Microsoft Announces MSN 8
Wednesday morning, Microsoft announced that its next-generation Internet access client, MSN 8, will ship later this year, with a limited Beta 1 release due this week. Microsoft will make MSN 8 available to it's existing MSN modem- and broadband-based
July 16, 2002
Microsoft announced this morning that its next-generation Internet-access client, MSN 8, will ship later this year. A limited Beta 1 release is due this week. (Whether the MSN 8 beta software will be available to the public or is intended only for the product's beta testers is unclear.) Microsoft will make MSN 8 available free to existing MSN modem- and broadband-based Internet-access customers; other users will be able to subscribe to the service for an as-yet-undisclosed fee. This unexpected cost (previous releases were free) is necessary because of the product's extra services, the company says.
"MSN 8 will be the most significant version of MSN we have ever released due to the thousands of hours of feedback we are gathering from people about their everyday problems using the Internet," said MSN Vice President Yusuf Mehdi. "Armed with this feedback, we are building MSN 8 to make the Web a more useful place. Our goal is to deliver a service that consumers will want to graduate to, and with the first beta of MSN 8, we're on track to surpass this goal by delivering excellent services that leapfrog other competitive offerings."
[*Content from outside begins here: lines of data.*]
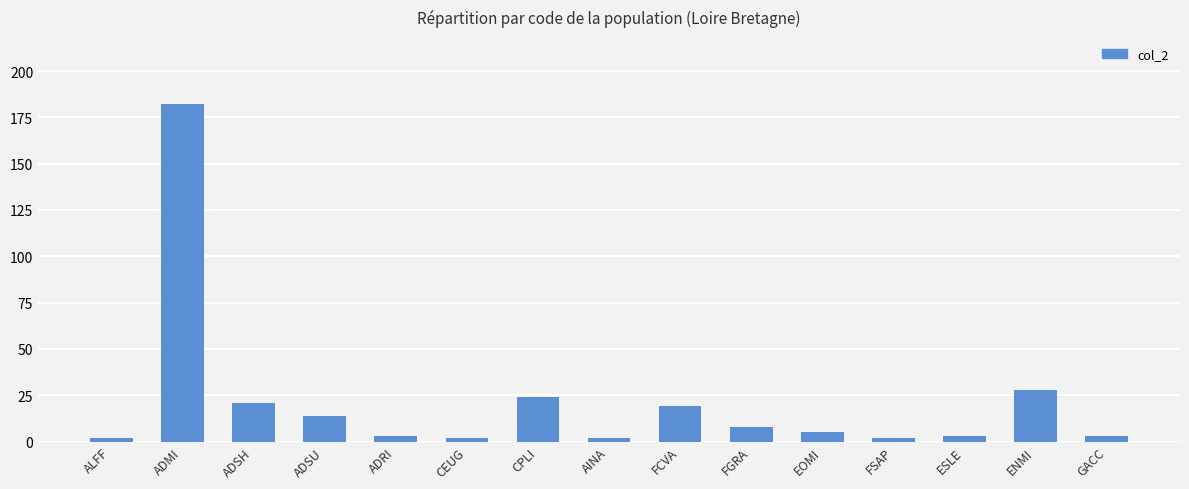

What is the difference between the values at FGRA and ESLE?

5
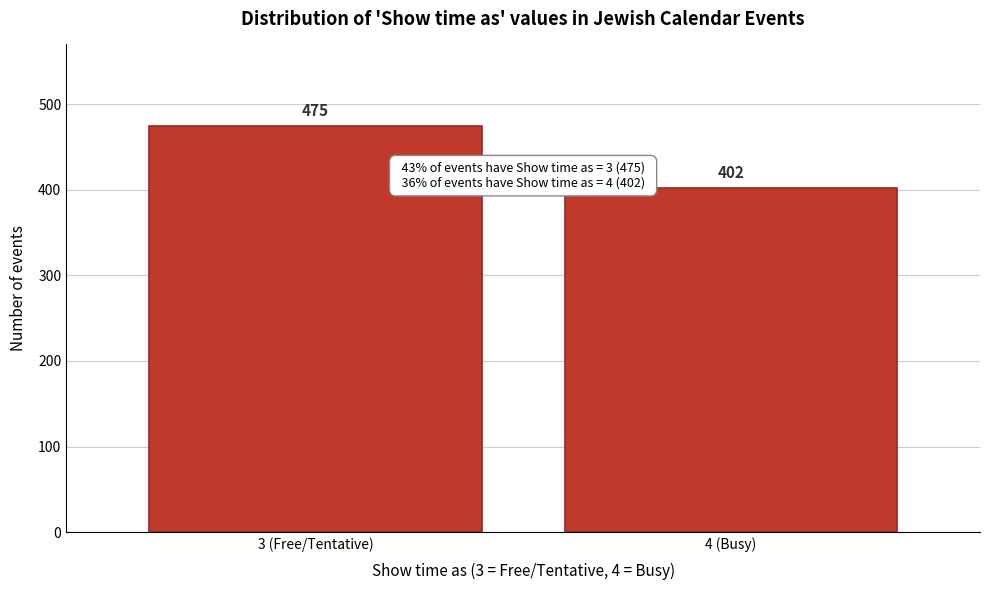

Reading left to right, extract all data points from this chart.

3 (Free/Tentative)=475	4 (Busy)=402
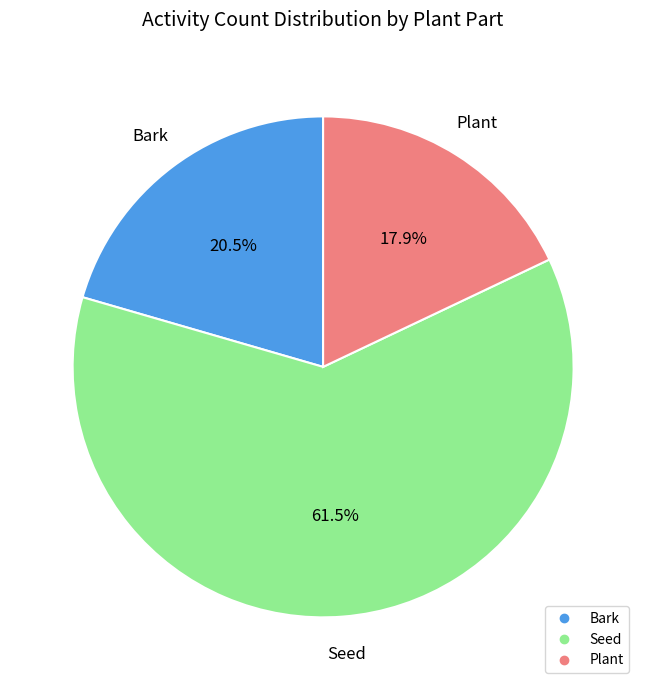

Is there any slice that represents more than half of the pie?

Yes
Based on customer feedback, Microsoft dramatically improved the feature set in this release, adding virus-protection software, advanced and flexible parental controls, junk-mail filtering, new email-management and -creation tools, and access to Microsoft-exclusive online content such as MSN Money Plus, MSN Photo Plus, and MSN Learning & Research Plus. MSN 8 customers will be able to use as many as nine email addresses and synchronize their online personal information manager (PIM) data with handheld devices such as Pocket PCs and Palm devices.